● **Job**
Reproduce the items word for word, starting with the line that contains "Where does the" and going on through the line that contains "At which label does Estimate reach its peak?". Leave the pictures out of your answer.
(Beginning of Data extracts)
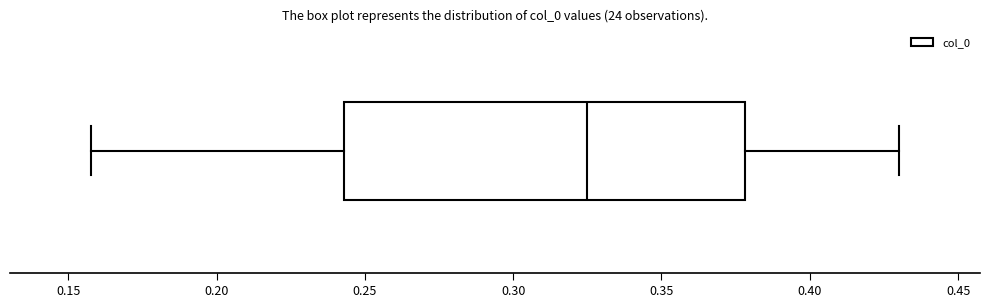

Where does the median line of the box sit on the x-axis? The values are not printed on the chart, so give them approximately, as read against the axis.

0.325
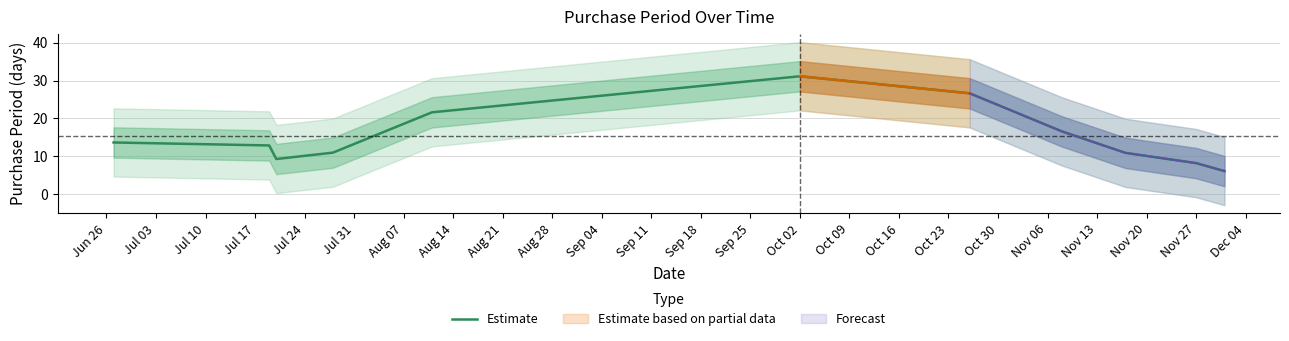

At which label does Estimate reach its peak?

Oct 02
(End of Data extracts)
(Beginning of Data extracts)
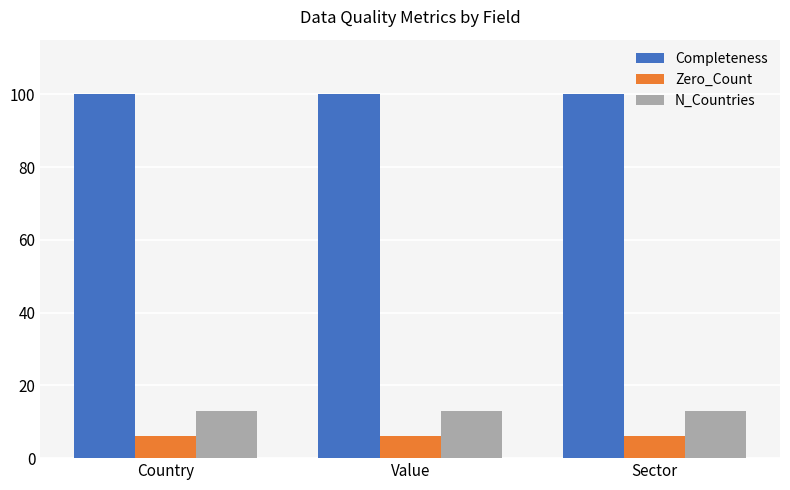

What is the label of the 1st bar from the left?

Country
(End of Data extracts)
● **Solution for this problem**
Where does the median line of the box sit on the x-axis? The values are not printed on the chart, so give them approximately, as read against the axis.

0.325

At which label does Estimate reach its peak?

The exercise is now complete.